Neglect leads to deterioration which leads, inexorably, to renewal. That’s what urban planners say. Maybe the problem in Toronto is that we’ve tried too hard to maintain things and it’s all ended up half-assed. Maybe it’s time to really let things go to seed. Infrastructure, transit, heritage, parks. Build us some really dodgy neighbourhoods, one or two of our very own favelas even. I’m thinking somewhere in Scarborough. It’ll become really cheap to live there. When that happens, artists and bohemian types move in. That’s the trendy stage and gentrification is sure to follow.
In the article, Mr. Heathcote opines that great cities mix beauty with ugliness. “… beauty to lift the soul, ugliness to ensure there are parts of the fabric of the city that can accommodate change.” Arguably, Toronto has contributed more than amply over the years to the ugly front. But that’s not to say we can’t do better. Take for example the proposed Fort York pedestrian bridge. Too arty for the likes of Councillor Shiner, it seems. Take it back to the drawing board and gussy it down. Uglify it so to attract the less desirable elements of society. Have them establish a troll like community under the ugly bridge. Hipsters will inevitably displace them with their edgy bars and galleries. Next stop, a great city.
Now, my theory on the possibly positive approach Mayor Ford is taking to re-imagine Toronto falls down somewhat in his war on graffiti. What says ‘gentrify me, please’ more than graffiti? To be fair, though, the Financial Times does worry about the affect of violence on a city’s capacity to be great. The mayor may just be adhering to the Rudy Giuliani view of stopping small crimes stops big crimes. So I think you could stuff his anti-graffiti crusade into the thought of helping make Toronto great.
Of course, some might consider this putting all your eggs in one basket based on one article from a writer clutching at straws to explain how his hometown always seems to be left off other Best Of lists. Or, more generously, one particular school of thought of what makes a city great. There are other metrics to make such judgments. Like, say, this one for instance. The World’s 26 Best Cities for Business, Life, and Innovation.
“We’re measuring what makes a city successful,” Merrill Pond, vice president at the Partnership for New York City told The Atlantic. “Success as we define it cuts across business opportunity, cultural opportunity, and education opportunity. We use ten indicators [including Transportation and Infrastructure, Intellectual Capital and Innovation, and Lifestyle Assets], each made up of smaller variables [within Lifestyle Assets: share of green space, skyline impact, hotel rooms].”And how did Toronto do? #2. Just behind New York City. “Toronto is a ‘beta’ city…because it’s not considered a part of the conversation with London, Paris, and New York for greatest city in the world. But it has all the building blocks of a superlative international city, beginning with smart ideas about sustainability and innovation.” [bolding ours]
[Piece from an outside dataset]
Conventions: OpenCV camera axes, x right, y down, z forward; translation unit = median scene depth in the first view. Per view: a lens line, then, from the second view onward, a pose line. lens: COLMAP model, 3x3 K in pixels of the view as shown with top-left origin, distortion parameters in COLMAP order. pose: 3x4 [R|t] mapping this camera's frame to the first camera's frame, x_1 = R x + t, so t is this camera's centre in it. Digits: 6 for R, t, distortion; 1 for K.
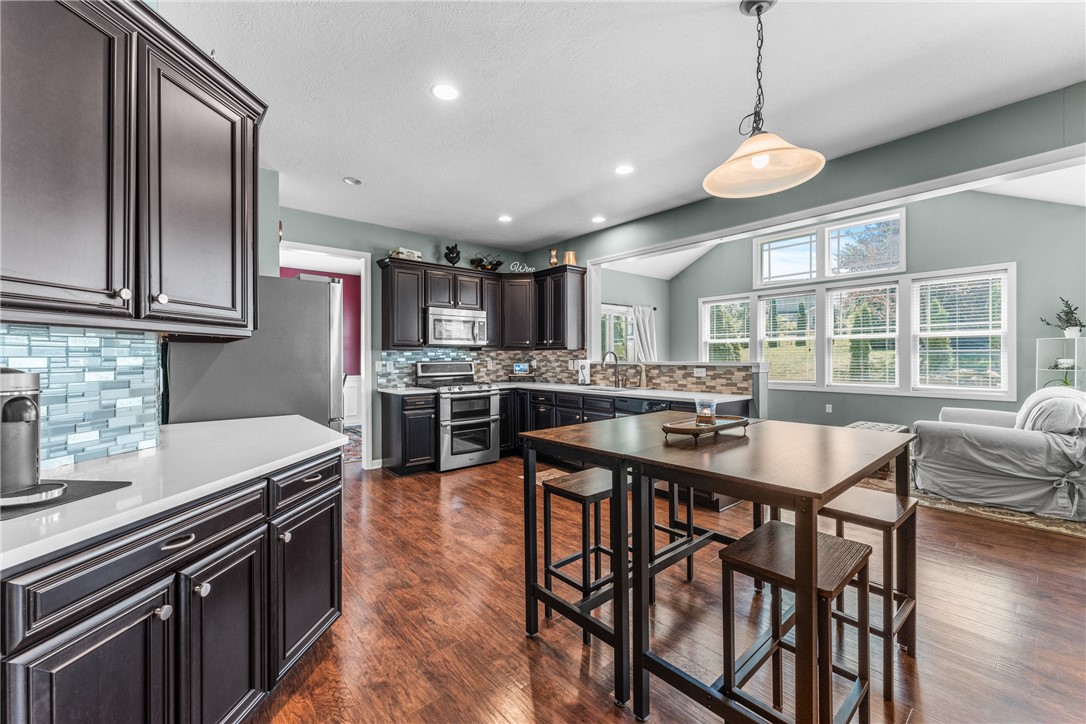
lens RADIAL K [[435.9, 0, 542.2], [0, 435.9, 360.4], [0, 0, 1]] dist [0.002859, -0.000589]
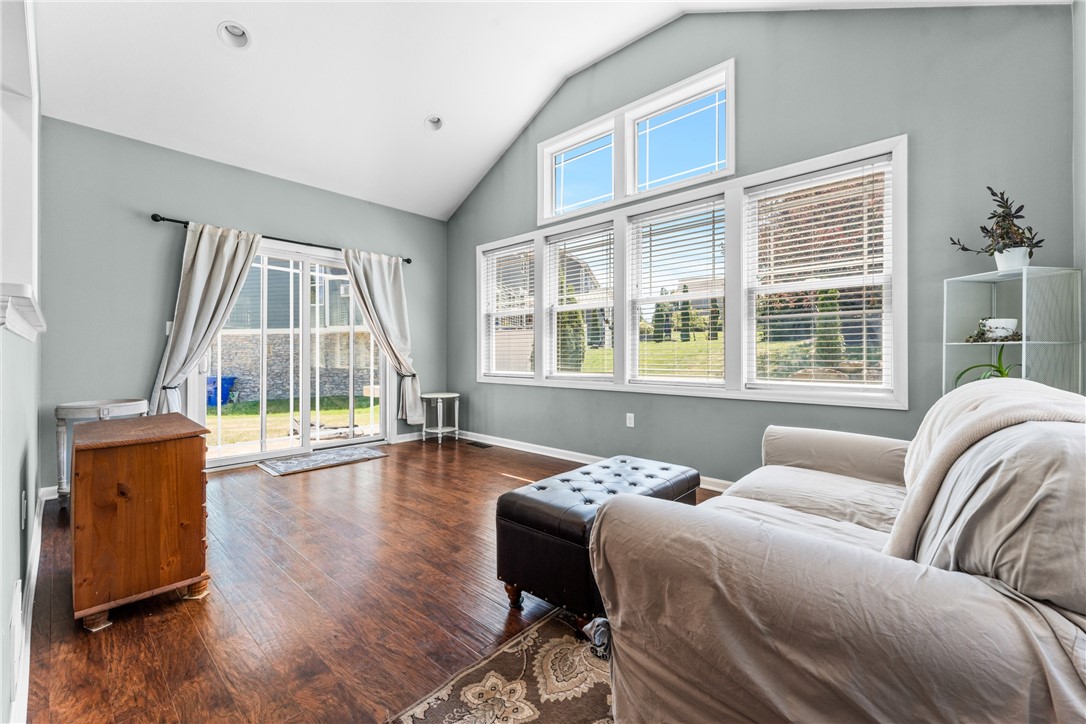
lens RADIAL K [[435.9, 0, 553.7], [0, 435.9, 357.0], [0, 0, 1]] dist [0.002859, -0.000589]
pose [[0.990389, 0.000316, 0.138307, 0.626629], [-0.000152, 0.999999, -0.001198, 0.035054], [-0.138307, 0.001165, 0.990389, 0.571766]]
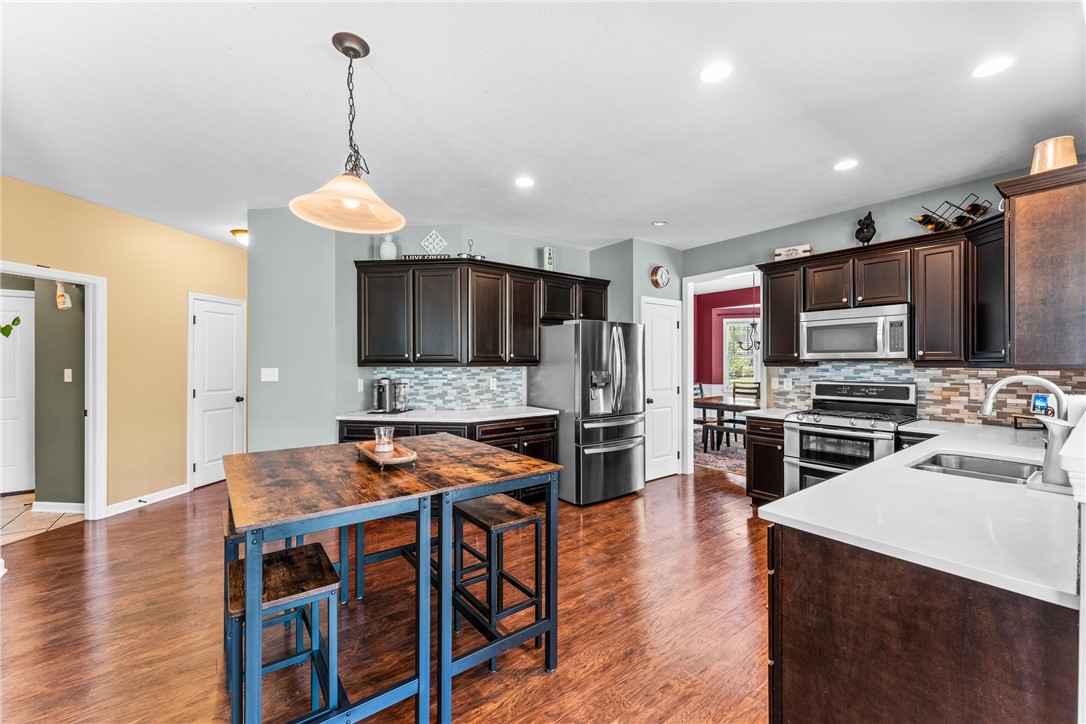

Yeah but, innovation’s hard. It takes lots of… innovative ideas. As for sustainability? Well, that costs money upfront, and just in case this Merrill Pond hasn’t been following along here, Toronto’s got a spending problem. Rather than building on those so-called ‘building blocks’, it’d be so much easier just to knock them down and start over again. With no more thought put into it then off-the-cuff remarks based on rumours and gut instincts.
An organic mess, let’s call it. That’s the mayor’s plan for this city. It’s quicker, cheaper and requires only part time participation. Football teams aren’t going to coach themselves, you know.
Sometimes you just have to think small to build big things. If there’s one thing Mayor Ford is good at, it’s thinking small. We need to stop criticizing him for that and start realizing that maybe, just maybe, great things can grow on such shallow, fallow land.